One of his wives in the 70s was Barbara Amiel who was with the CBC for a while, and more famous for her 80s work in Maclean's Magazine after the glory years of the 60s.
Barbara Amiel is a strange chicky, a fascinating and controversial history, famous for her columns in Macleans magazine, her marriage to billionaire Conrad Black, her fight against some of the biggest stupidities of 1970s Ontario/Toronto multiculturalism and political correctness.
She's the incredible mixture of sometimes intelligent, and sometimes bat-shit crazy, veering from being a teenage Trotskyite in England with her mother, to a ranting right-wing libertarian feminist and lover of Fredrich von Hayek later.
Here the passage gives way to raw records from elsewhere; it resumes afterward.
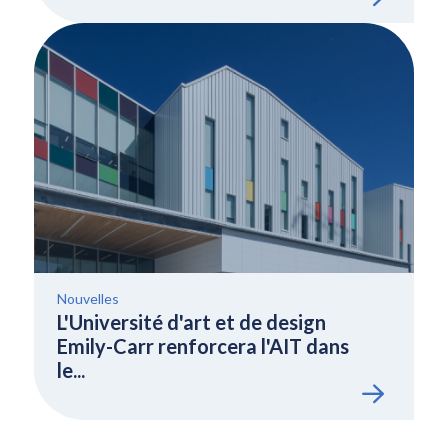
Nouvelles
L'Université d'art et de design
Emily-Carr renforcera l'AIT dans
le...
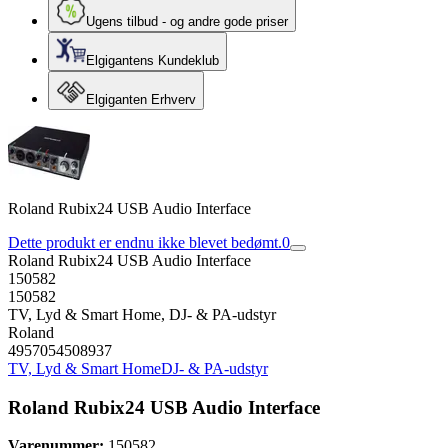
Ugens tilbud - og andre gode priser
Elgigantens Kundeklub
Elgiganten Erhverv
Roland Rubix24 USB Audio Interface
Dette produkt er endnu ikke blevet bedømt.
0
Roland Rubix24 USB Audio Interface
150582
150582
TV, Lyd & Smart Home, DJ- & PA-udstyr
Roland
4957054508937
TV, Lyd & Smart Home
DJ- & PA-udstyr
Roland Rubix24 USB Audio Interface
Varenummer:
150582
All her books have a creepy love-hate quality to them, at times great charm, and other points great tedium and dullness (as some found this book), yet she's wonderfully eccentric and spunky.
It's not easy going through life with issues of being a teenage Trotskyite to a middle-aged Codeine methytl-morphine addict with anxiety attacks.
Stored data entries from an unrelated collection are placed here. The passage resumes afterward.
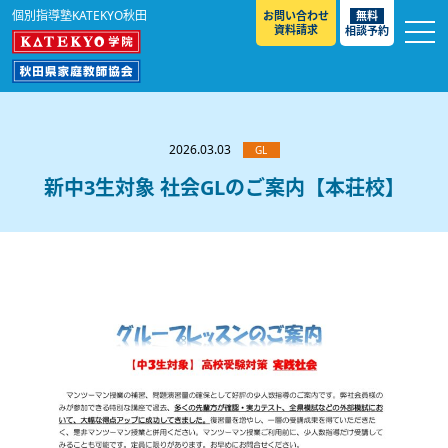
個別指導塾KATEKYO秋田
お問い合わせ
無料
資料請求
相談予約
お知らせ
選ばれる理由
2026.03.03
GL
教室紹介
新中3生対象 社会GLのご案内【本荘校】
コースのご案内
秋田駅前校
／
秋田土崎校
／
横手駅前校
大館校
／
能代校
／
大曲駅前校
／
本荘校
／
湯沢
模試のご案内
高校生
／
中学生
／
小学生
／
予備校生
校
不登校生
／
GL
／
その他
合格実績・合格体験談
入試情報
よくあるご質問
高校入試
／
大学入試［ 推薦入試 ］
／
大学入試［ 共通テ
スト ］
採用情報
She had a story in her autobiography of seeing faces staring back at her through her windows, and was so terrified she would have some sock or hosiery chew toy she would bite, so she didn't scream when she saw the faces, for a time..... just awesomely bizarre.
her later books is an amazing insightful and spiteful piece on the giants of the rich and famous in America, Canada and England, and the ups and downs of her life with Conrad Black, newspaper baron billionaire and off-beat amateur historian of FDR, LBJ and the like. She really had some of the most fascinating stories and gossip, and talked endlessly about the shallow world of the rich, with plastic surgery and high fashion, hanging out with Oscar de la Renta, and how in the end, i think only Brian Mulroney and Henry Kissinger were their only friends after burning a zillion bridges and being blacklisted from high society.
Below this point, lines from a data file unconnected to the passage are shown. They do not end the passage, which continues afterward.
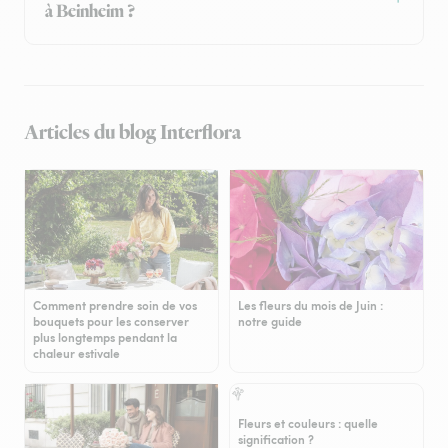
à Beinheim ?
Articles du blog Interflora
Comment prendre soin de vos
Les fleurs du mois de Juin :
bouquets pour les conserver
notre guide
plus longtemps pendant la
chaleur estivale
Fleurs et couleurs : quelle
signification ?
Easily the most dull true crime book I've ever read. The set-up and murder were fine (with lots of unnecessary asides) but after that, it really went off the rails, becoming a detailed biography of trial judges, lawyers, detectives, etc.
There wasn't a satisfactory explanation as to how on earth this "murder plot" was put in place under the circumstances.
I ended up skimming a lot. This book was about 200 pages too long.
Seek this one out! This little-known true crime story is a must for all true crime fans. An exotic cast of characters includes a fashion model victim, a rich businessman husband with a gorgeous extra-curricular girlfriend, and denizens of the Eastern European underworld. And it all takes place in an upscale suburb of Toronto. Did Peter Demeter have his wife killed, or not? The courtroom scenes are masterfully retold. You'll have to read it to understand the power of these words, but one highlight comes when the Prosecutor has the husband on the stand and asks: "Is Christine Demeter dead?" Yep, she's dead. In fact, that's a photo of her on the garage floor with her brains dashed out. In another scene, one witness describes the alleged killer and the husband joking after the murder, saying "I never knew Christine had so much brains."
This entire review has been hidden because of spoilers.
An interesting book that take place in Canada. There are a lot of details about the Canadian legal system. The main figures in this book are Hungarian refugees who came to Canada to begin new lives. Unfortunately, a life was taken. The investigation took quite a while to bring the prime suspect to trial. It does seem ( to me) to drag on a bit with a medium amount of repetition.
This was mainly interesting because of the way it seemed that this couple came all the way from the peeling antiquities of Europe, only to have one of them killed and the other's life ruined.